-- Opening Marker --
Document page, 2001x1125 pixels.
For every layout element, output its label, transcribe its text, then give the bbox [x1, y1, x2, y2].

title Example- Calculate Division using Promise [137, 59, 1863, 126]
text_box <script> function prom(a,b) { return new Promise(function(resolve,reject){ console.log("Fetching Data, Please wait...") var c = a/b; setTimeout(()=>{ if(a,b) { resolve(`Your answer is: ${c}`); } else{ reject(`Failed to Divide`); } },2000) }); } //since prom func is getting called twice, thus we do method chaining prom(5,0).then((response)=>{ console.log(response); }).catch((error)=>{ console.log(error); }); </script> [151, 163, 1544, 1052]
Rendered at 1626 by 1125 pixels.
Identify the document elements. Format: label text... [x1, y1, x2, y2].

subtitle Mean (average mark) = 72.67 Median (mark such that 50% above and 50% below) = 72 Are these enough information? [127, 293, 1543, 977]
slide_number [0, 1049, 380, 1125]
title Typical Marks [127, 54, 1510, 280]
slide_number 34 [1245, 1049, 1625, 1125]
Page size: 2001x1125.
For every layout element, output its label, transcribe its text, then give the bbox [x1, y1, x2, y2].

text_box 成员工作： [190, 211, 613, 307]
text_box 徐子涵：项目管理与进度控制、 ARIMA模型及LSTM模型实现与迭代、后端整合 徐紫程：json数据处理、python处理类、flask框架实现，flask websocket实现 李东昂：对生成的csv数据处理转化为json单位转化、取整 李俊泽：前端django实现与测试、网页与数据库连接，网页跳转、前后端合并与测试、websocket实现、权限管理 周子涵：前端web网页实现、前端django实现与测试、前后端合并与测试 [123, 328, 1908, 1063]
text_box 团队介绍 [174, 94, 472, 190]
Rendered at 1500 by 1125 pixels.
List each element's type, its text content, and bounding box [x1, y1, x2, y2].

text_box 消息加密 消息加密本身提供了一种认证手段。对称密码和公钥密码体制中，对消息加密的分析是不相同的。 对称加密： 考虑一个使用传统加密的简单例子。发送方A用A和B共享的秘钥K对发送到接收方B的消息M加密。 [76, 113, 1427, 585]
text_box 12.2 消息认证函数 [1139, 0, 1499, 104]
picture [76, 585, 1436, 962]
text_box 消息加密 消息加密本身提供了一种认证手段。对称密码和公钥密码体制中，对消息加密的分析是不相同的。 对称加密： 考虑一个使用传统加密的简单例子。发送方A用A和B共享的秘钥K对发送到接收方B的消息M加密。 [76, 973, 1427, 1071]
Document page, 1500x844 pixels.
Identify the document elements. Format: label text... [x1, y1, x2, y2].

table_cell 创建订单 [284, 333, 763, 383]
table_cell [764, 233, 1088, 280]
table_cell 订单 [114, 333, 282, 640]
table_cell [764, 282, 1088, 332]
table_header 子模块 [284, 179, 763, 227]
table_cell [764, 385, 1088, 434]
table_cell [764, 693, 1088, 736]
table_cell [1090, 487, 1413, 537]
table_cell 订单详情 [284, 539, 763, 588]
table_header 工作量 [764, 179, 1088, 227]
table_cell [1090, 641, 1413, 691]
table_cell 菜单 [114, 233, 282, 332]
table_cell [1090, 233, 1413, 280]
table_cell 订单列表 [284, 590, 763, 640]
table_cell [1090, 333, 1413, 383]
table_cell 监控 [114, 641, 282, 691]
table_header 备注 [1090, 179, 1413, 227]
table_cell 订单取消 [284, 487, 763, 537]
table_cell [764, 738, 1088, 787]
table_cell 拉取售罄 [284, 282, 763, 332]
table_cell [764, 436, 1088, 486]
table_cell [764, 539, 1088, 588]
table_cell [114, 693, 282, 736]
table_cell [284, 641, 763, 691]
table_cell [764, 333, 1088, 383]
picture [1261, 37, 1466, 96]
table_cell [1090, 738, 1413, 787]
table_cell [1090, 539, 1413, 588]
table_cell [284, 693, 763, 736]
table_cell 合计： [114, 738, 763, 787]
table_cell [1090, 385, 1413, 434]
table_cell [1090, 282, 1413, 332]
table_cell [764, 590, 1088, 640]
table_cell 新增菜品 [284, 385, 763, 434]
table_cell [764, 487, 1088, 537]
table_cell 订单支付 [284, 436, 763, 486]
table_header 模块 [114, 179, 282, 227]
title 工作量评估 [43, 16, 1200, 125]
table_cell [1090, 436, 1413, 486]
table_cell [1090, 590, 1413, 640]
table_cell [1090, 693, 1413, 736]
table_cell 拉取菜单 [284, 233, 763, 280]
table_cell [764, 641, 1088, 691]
-- Closing Marker --
Work required: Could the data above be returned exactly as it stands?

Output for this exercise:
Document page, 2001x1125 pixels.
For every layout element, output its label, transcribe its text, then give the bbox [x1, y1, x2, y2].

title Example- Calculate Division using Promise [137, 59, 1863, 126]
text_box <script> function prom(a,b) { return new Promise(function(resolve,reject){ console.log("Fetching Data, Please wait...") var c = a/b; setTimeout(()=>{ if(a,b) { resolve(`Your answer is: ${c}`); } else{ reject(`Failed to Divide`); } },2000) }); } //since prom func is getting called twice, thus we do method chaining prom(5,0).then((response)=>{ console.log(response); }).catch((error)=>{ console.log(error); }); </script> [151, 163, 1544, 1052]
Rendered at 1626 by 1125 pixels.
Identify the document elements. Format: label text... [x1, y1, x2, y2].

subtitle Mean (average mark) = 72.67 Median (mark such that 50% above and 50% below) = 72 Are these enough information? [127, 293, 1543, 977]
slide_number [0, 1049, 380, 1125]
title Typical Marks [127, 54, 1510, 280]
slide_number 34 [1245, 1049, 1625, 1125]
Page size: 2001x1125.
For every layout element, output its label, transcribe its text, then give the bbox [x1, y1, x2, y2].

text_box 成员工作： [190, 211, 613, 307]
text_box 徐子涵：项目管理与进度控制、 ARIMA模型及LSTM模型实现与迭代、后端整合 徐紫程：json数据处理、python处理类、flask框架实现，flask websocket实现 李东昂：对生成的csv数据处理转化为json单位转化、取整 李俊泽：前端django实现与测试、网页与数据库连接，网页跳转、前后端合并与测试、websocket实现、权限管理 周子涵：前端web网页实现、前端django实现与测试、前后端合并与测试 [123, 328, 1908, 1063]
text_box 团队介绍 [174, 94, 472, 190]
Rendered at 1500 by 1125 pixels.
List each element's type, its text content, and bounding box [x1, y1, x2, y2].

text_box 消息加密 消息加密本身提供了一种认证手段。对称密码和公钥密码体制中，对消息加密的分析是不相同的。 对称加密： 考虑一个使用传统加密的简单例子。发送方A用A和B共享的秘钥K对发送到接收方B的消息M加密。 [76, 113, 1427, 585]
text_box 12.2 消息认证函数 [1139, 0, 1499, 104]
picture [76, 585, 1436, 962]
text_box 消息加密 消息加密本身提供了一种认证手段。对称密码和公钥密码体制中，对消息加密的分析是不相同的。 对称加密： 考虑一个使用传统加密的简单例子。发送方A用A和B共享的秘钥K对发送到接收方B的消息M加密。 [76, 973, 1427, 1071]
Document page, 1500x844 pixels.
Identify the document elements. Format: label text... [x1, y1, x2, y2].

table_cell 创建订单 [284, 333, 763, 383]
table_cell [764, 233, 1088, 280]
table_cell 订单 [114, 333, 282, 640]
table_cell [764, 282, 1088, 332]
table_header 子模块 [284, 179, 763, 227]
table_cell [764, 385, 1088, 434]
table_cell [764, 693, 1088, 736]
table_cell [1090, 487, 1413, 537]
table_cell 订单详情 [284, 539, 763, 588]
table_header 工作量 [764, 179, 1088, 227]
table_cell [1090, 641, 1413, 691]
table_cell 菜单 [114, 233, 282, 332]
table_cell [1090, 233, 1413, 280]
table_cell 订单列表 [284, 590, 763, 640]
table_cell [1090, 333, 1413, 383]
table_cell 监控 [114, 641, 282, 691]
table_header 备注 [1090, 179, 1413, 227]
table_cell 订单取消 [284, 487, 763, 537]
table_cell [764, 738, 1088, 787]
table_cell 拉取售罄 [284, 282, 763, 332]
table_cell [764, 436, 1088, 486]
table_cell [764, 539, 1088, 588]
table_cell [114, 693, 282, 736]
table_cell [284, 641, 763, 691]
table_cell [764, 333, 1088, 383]
picture [1261, 37, 1466, 96]
table_cell [1090, 738, 1413, 787]
table_cell [1090, 539, 1413, 588]
table_cell [284, 693, 763, 736]
table_cell 合计： [114, 738, 763, 787]
table_cell [1090, 385, 1413, 434]
table_cell [1090, 282, 1413, 332]
table_cell [764, 590, 1088, 640]
table_cell 新增菜品 [284, 385, 763, 434]
table_cell [764, 487, 1088, 537]
table_cell 订单支付 [284, 436, 763, 486]
table_header 模块 [114, 179, 282, 227]
title 工作量评估 [43, 16, 1200, 125]
table_cell [1090, 436, 1413, 486]
table_cell [1090, 590, 1413, 640]
table_cell [1090, 693, 1413, 736]
table_cell 拉取菜单 [284, 233, 763, 280]
table_cell [764, 641, 1088, 691]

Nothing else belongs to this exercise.